- _ACTION ITEM_
A single number is wanted: how many lines of the data below include the string "Right"?

DATASET EXCERPTS below:

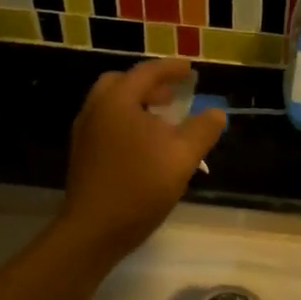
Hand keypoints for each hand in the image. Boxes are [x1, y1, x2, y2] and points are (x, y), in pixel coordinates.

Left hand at [60, 59, 225, 256]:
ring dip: (138, 103)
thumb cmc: (139, 186)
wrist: (93, 230)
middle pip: (122, 83)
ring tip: (164, 118)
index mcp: (117, 101)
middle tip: (173, 94)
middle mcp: (96, 110)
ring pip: (112, 104)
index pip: (146, 72)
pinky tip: (145, 144)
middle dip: (149, 84)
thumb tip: (217, 112)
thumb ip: (203, 129)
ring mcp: (85, 133)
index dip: (171, 69)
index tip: (191, 70)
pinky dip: (127, 120)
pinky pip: (107, 123)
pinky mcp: (83, 155)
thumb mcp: (182, 156)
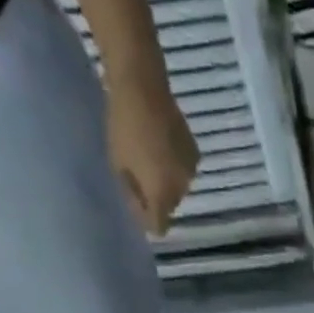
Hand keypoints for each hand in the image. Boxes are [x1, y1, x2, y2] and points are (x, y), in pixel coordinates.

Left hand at [107, 76, 198, 235]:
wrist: (143, 87)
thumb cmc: (123, 127)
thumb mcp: (118, 164)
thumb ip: (132, 194)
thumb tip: (140, 213)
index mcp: (162, 195)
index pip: (159, 225)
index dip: (147, 220)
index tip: (134, 208)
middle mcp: (182, 190)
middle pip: (169, 206)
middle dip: (155, 199)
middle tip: (135, 179)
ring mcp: (191, 172)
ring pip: (177, 188)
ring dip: (164, 181)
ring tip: (146, 160)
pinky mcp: (195, 154)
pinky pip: (182, 171)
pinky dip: (172, 166)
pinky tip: (158, 148)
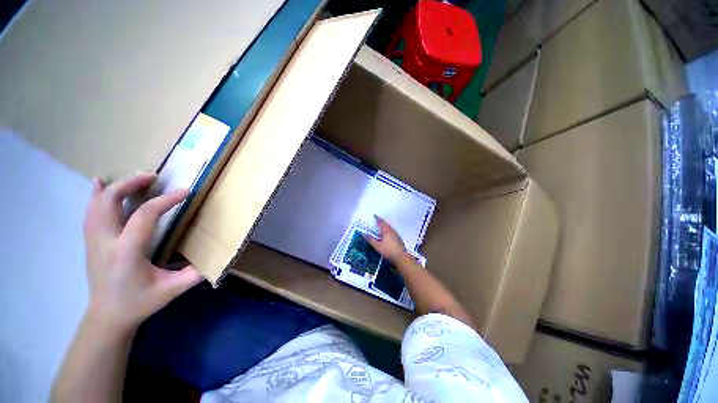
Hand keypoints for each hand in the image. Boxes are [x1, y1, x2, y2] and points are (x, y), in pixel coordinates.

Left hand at [83, 173, 201, 334]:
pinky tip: (99, 184)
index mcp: (127, 252)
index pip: (145, 215)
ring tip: (136, 178)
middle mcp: (106, 241)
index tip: (186, 191)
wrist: (107, 317)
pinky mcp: (90, 242)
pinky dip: (96, 195)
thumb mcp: (172, 290)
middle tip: (154, 176)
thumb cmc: (139, 303)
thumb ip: (196, 273)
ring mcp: (94, 241)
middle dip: (132, 183)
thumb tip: (217, 257)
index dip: (167, 200)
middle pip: (111, 201)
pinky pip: (90, 212)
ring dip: (116, 186)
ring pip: (97, 204)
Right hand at [365, 216, 408, 261]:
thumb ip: (371, 240)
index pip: (381, 222)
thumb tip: (364, 234)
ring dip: (386, 225)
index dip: (377, 219)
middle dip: (382, 221)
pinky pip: (393, 231)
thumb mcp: (377, 246)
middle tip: (378, 219)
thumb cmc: (388, 251)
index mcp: (386, 231)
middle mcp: (392, 231)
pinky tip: (388, 234)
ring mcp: (396, 235)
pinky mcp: (399, 239)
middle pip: (386, 224)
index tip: (375, 215)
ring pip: (390, 227)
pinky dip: (389, 230)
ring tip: (383, 225)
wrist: (401, 257)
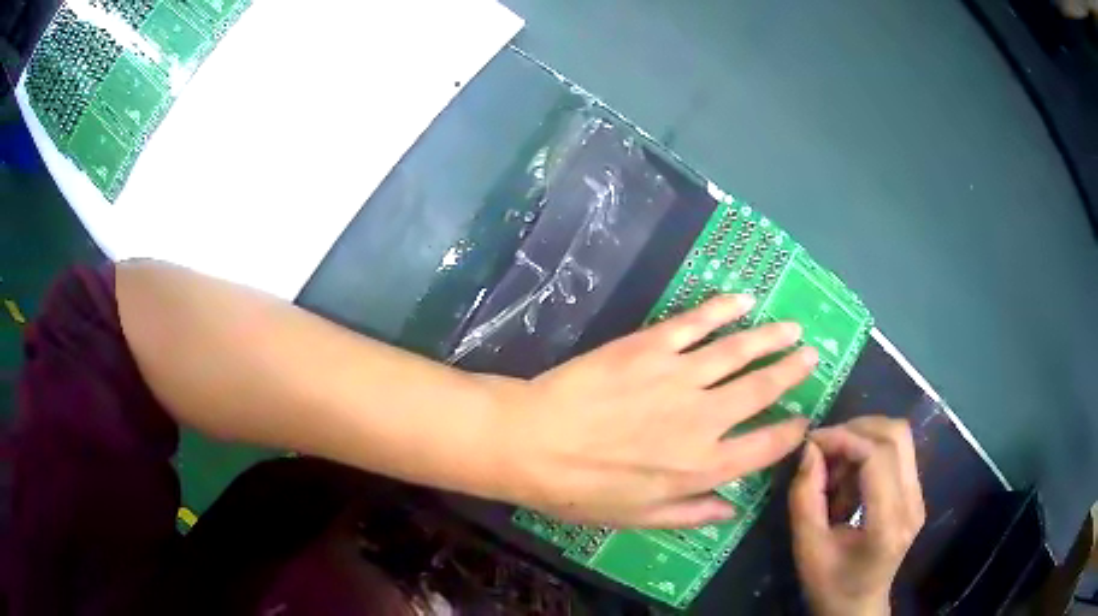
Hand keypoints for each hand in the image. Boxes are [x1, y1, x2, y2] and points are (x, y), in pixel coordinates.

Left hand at [489, 295, 818, 527]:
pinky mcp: (652, 345)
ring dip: (771, 337)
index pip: (765, 447)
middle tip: (811, 356)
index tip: (804, 420)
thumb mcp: (638, 518)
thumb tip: (732, 510)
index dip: (790, 433)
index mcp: (702, 467)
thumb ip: (690, 514)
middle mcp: (703, 419)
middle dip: (791, 372)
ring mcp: (680, 376)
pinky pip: (698, 322)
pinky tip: (744, 299)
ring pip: (740, 350)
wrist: (531, 443)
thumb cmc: (580, 491)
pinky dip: (724, 308)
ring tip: (792, 328)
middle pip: (762, 390)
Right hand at [789, 417, 925, 615]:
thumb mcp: (807, 549)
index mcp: (888, 524)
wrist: (858, 607)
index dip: (844, 439)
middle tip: (823, 448)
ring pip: (899, 438)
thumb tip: (808, 450)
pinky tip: (848, 480)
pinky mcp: (915, 494)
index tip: (812, 442)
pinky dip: (868, 454)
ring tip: (834, 469)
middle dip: (856, 429)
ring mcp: (918, 497)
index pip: (877, 457)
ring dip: (862, 440)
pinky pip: (897, 454)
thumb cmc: (830, 586)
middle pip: (896, 435)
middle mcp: (913, 503)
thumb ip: (804, 499)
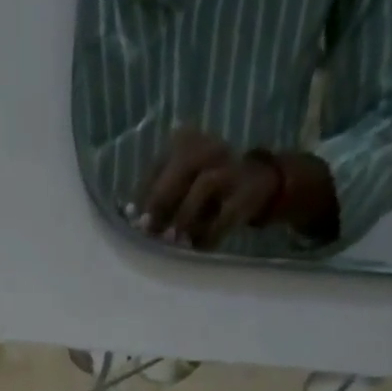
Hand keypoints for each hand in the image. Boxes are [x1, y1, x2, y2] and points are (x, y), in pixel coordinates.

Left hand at [134, 127, 281, 249]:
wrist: (258, 184)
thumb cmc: (206, 191)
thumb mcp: (180, 187)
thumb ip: (159, 199)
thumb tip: (135, 223)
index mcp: (186, 142)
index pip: (158, 164)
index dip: (143, 194)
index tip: (133, 222)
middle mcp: (209, 148)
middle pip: (181, 166)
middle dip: (161, 200)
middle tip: (148, 230)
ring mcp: (231, 167)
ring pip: (205, 184)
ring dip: (185, 216)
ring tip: (173, 242)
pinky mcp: (247, 192)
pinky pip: (226, 213)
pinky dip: (210, 234)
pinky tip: (198, 249)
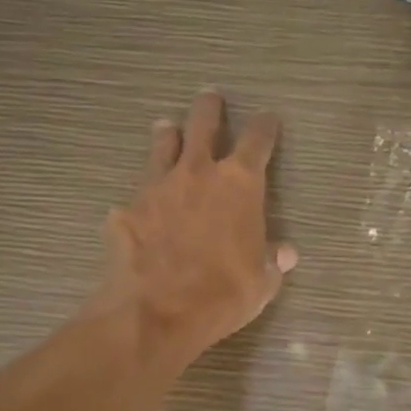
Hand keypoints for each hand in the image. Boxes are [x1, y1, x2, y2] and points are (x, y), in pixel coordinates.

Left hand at [97, 90, 297, 373]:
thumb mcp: (261, 282)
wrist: (155, 312)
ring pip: (163, 145)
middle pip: (203, 124)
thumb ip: (272, 260)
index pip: (257, 140)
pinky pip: (137, 192)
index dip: (265, 126)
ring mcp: (156, 187)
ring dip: (168, 135)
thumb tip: (285, 252)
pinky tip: (140, 206)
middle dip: (209, 108)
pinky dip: (143, 194)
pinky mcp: (126, 209)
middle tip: (209, 97)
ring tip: (167, 128)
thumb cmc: (221, 295)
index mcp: (238, 184)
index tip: (268, 119)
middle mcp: (197, 173)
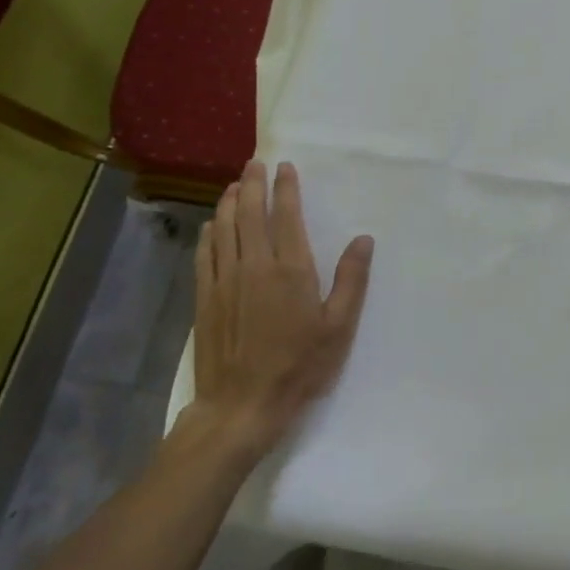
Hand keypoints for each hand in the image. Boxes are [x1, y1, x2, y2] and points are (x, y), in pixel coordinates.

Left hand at [189, 161, 374, 460]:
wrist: (241, 406)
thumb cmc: (299, 366)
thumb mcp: (338, 327)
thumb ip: (351, 280)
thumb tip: (363, 240)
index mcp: (291, 270)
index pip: (286, 216)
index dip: (286, 188)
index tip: (285, 167)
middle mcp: (255, 266)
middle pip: (249, 214)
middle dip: (252, 184)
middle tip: (254, 163)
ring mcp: (225, 281)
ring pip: (224, 228)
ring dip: (229, 202)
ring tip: (234, 185)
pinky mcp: (205, 298)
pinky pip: (205, 254)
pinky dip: (209, 232)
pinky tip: (212, 224)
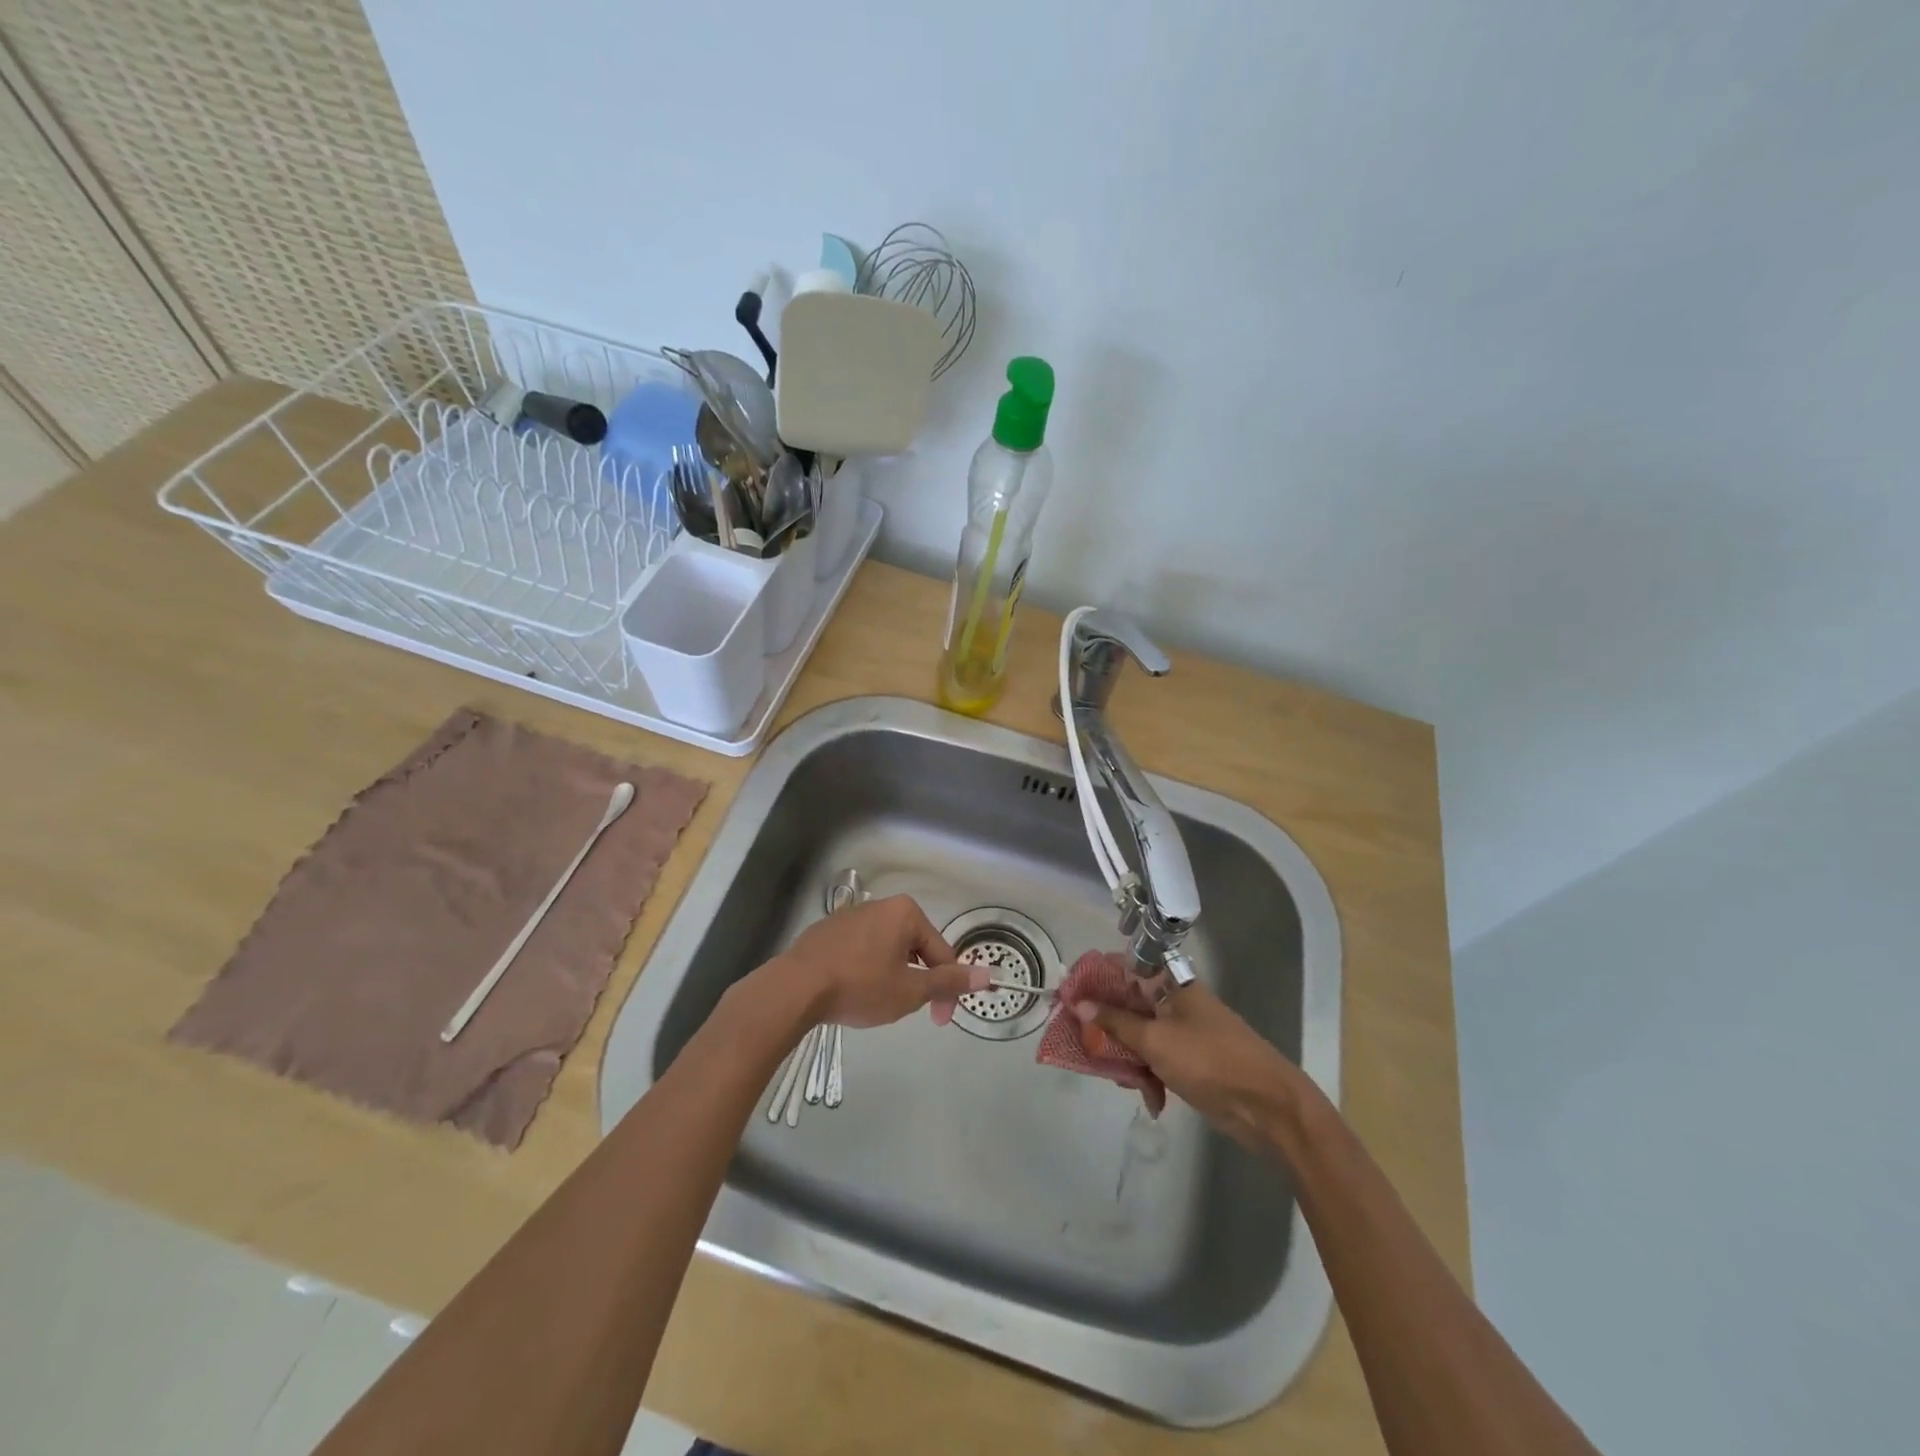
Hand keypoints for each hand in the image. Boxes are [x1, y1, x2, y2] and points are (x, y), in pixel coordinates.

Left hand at [773, 894, 988, 1028]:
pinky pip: (860, 950)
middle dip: (918, 980)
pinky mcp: (827, 931)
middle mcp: (880, 905)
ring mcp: (850, 916)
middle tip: (909, 1011)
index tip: (940, 1020)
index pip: (940, 952)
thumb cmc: (860, 986)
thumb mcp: (910, 990)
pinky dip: (866, 970)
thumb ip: (949, 982)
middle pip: (914, 947)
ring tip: (878, 1004)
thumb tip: (989, 975)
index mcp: (905, 913)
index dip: (946, 989)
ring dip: (892, 976)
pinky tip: (853, 992)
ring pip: (886, 950)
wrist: (795, 988)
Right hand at [1075, 982, 1297, 1145]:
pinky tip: (1151, 1100)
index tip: (1070, 993)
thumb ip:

End of DATASET EXCERPTS.

- _RESPONSE_
3